Hi, Rob here. The plight of the missing airplane, Malaysian Airlines Flight MH370 has captivated the interest of the world over the last few weeks. In the state of Washington in the U.S.A, a massive mudslide has devastated a community and killed dozens if not more. Recently massacres have occurred in Iraq, Nigeria and Syria. Everyday we hear of evil acts like murder, abuse, fraud and rape. Even the natural world seems to have an evil streak: Earthquakes, tsunamis, eruptions, animal attacks and the like. When you add it all up you have to ask the questions: Is God really in charge, and if he is, does he know what he’s doing?
We can’t avoid these questions. At some stage we are all hit by suffering and the effects of evil upon us. What we believe about God in those moments is crucial to the life of our heart. If we believe that God did it to us and we make an agreement with that then you begin walking the long road of bitterness and resentment. Or we could believe that God is passive in the face of our suffering which turns us into fatalists who shrug our shoulders and walk through life in permanent disappointment – like Eeyore in Winnie-the Pooh. Or we could believe that God created free creatures and made a commitment to honour that freedom no matter what happens.

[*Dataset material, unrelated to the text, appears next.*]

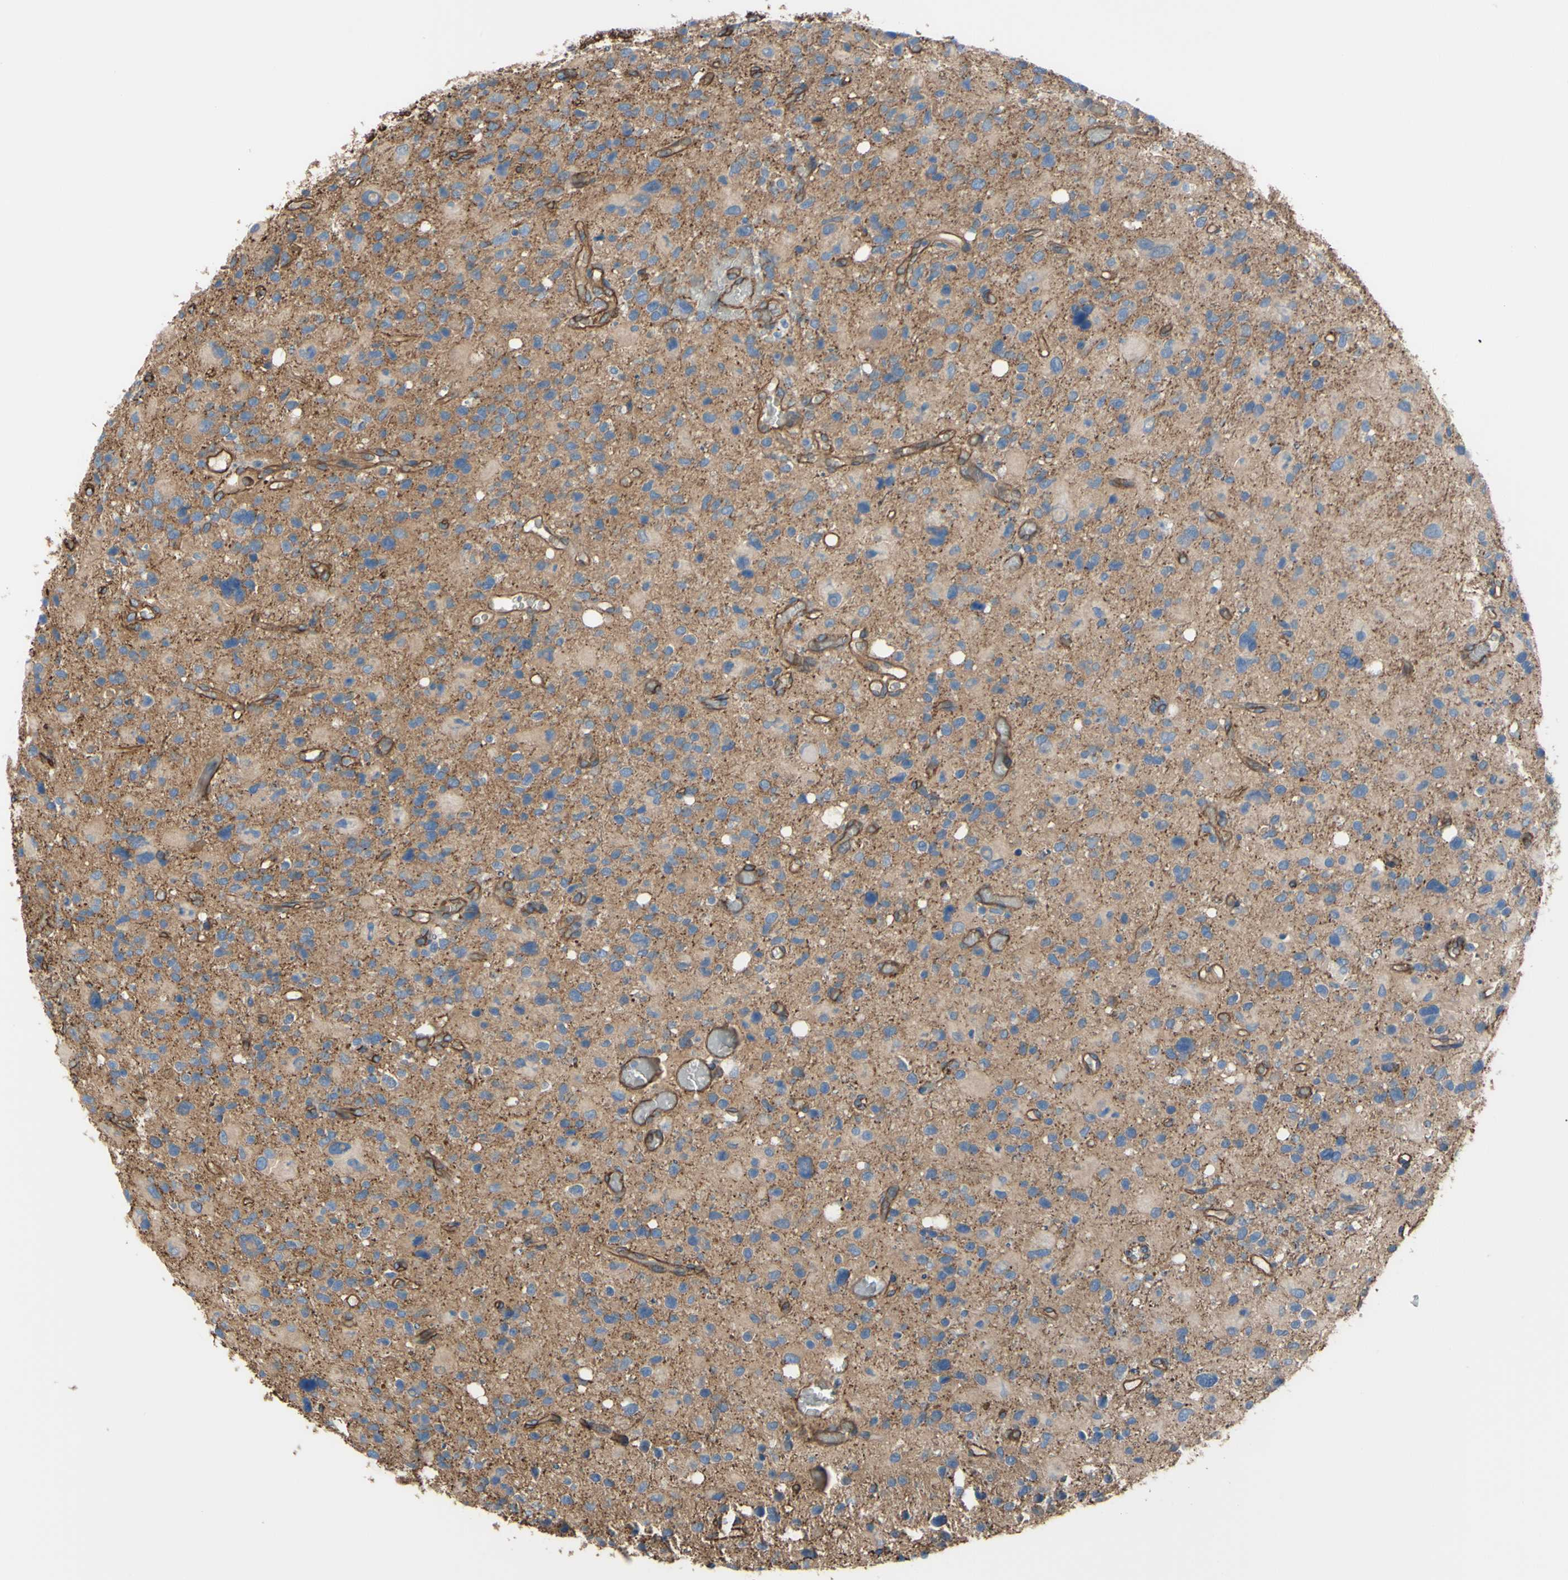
{"staining": {"intensity": "negative", "quantity": "none", "location": "none"}, "tissue": "glioma", "cell_type": "Tumor cells", "image_type": "cancer", "snomed": [{"axis": "morphology", "description": "Glioma, malignant, High grade"}, {"axis": "topography", "description": "Brain"}], "caption": "Tumor cells are negative for protein expression in human malignant high-grade glioma.", "gene": "TPBG", "patient": {"sex": "male", "age": 48}}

This would lead us to conclude that the cosmos is at war between those who used that freedom by choosing to rebel against God and his goodness, and those who align themselves with God’s kingdom. As we examine scripture we would see that the writers agree with that conclusion. They also tell us something else; that God has acted decisively in the person of Jesus Christ, through his life, death, resurrection and ascension, to deal with evil, to consign it to a certain defeat and to guarantee that the kingdom of God will reign fully upon a restored creation.
Jesus shows us two ways for us to live in a world that is filled with all kinds of evil. One is to fight and the other is to hope. Jesus confronted evil. He cast out demons, he corrected Pharisees, he preached the kingdom, he fed the hungry and healed the sick. He didn’t just fight against what was wrong; he fought for what was good. Sometimes he showed anger. Sometimes he used a loud, commanding voice and at other times he confronted evil publicly. Other times though, he was calm, quiet, private and humble. It depended on what achieved the most good at the time. So we are invited to pray for healing and freedom, ask people to sign petitions against acts of injustice, advocate for the poor and the powerless, protest evil acts, testify in court against criminals and so on. But we remember that the defeat of evil began with a cross where Jesus took upon himself all the evil of the world, past, present and future, absorbed it and put it to death. By becoming powerless, he rendered evil ultimately powerless. The resurrection vindicated what happened on the cross and proved that evil does not have the final say. It won’t win, can’t win. God wins, life wins, the kingdom will come fully.
That brings us to hope. Jesus preached the good news of the kingdom of God. He assured us that God reigns, he is still in charge and if we will trust him, we will share in that victory. We need to believe that the coming kingdoms glory will not just outweigh the sufferings of this world, but will fully enter us and make the past like a fading dream. In the words of Paul, who suffered immensely for the sake of Christ:
Therefore we do not lose heart. Though outwardly we are wasting away, yet inwardly we are being renewed day by day. For our light and momentary troubles are achieving for us an eternal glory that far outweighs them all. So we fix our eyes not on what is seen, but on what is unseen, since what is seen is temporary, but what is unseen is eternal. (2 Corinthians 4:16-18)
This doesn’t minimise our suffering. God never does that. He honours it and in Christ suffers with us and brings redemption. But it is to emphasise the vital role of hope and the glory of the coming kingdom. In the words of Jesus in John 16: “Take heart. I have overcome the world.”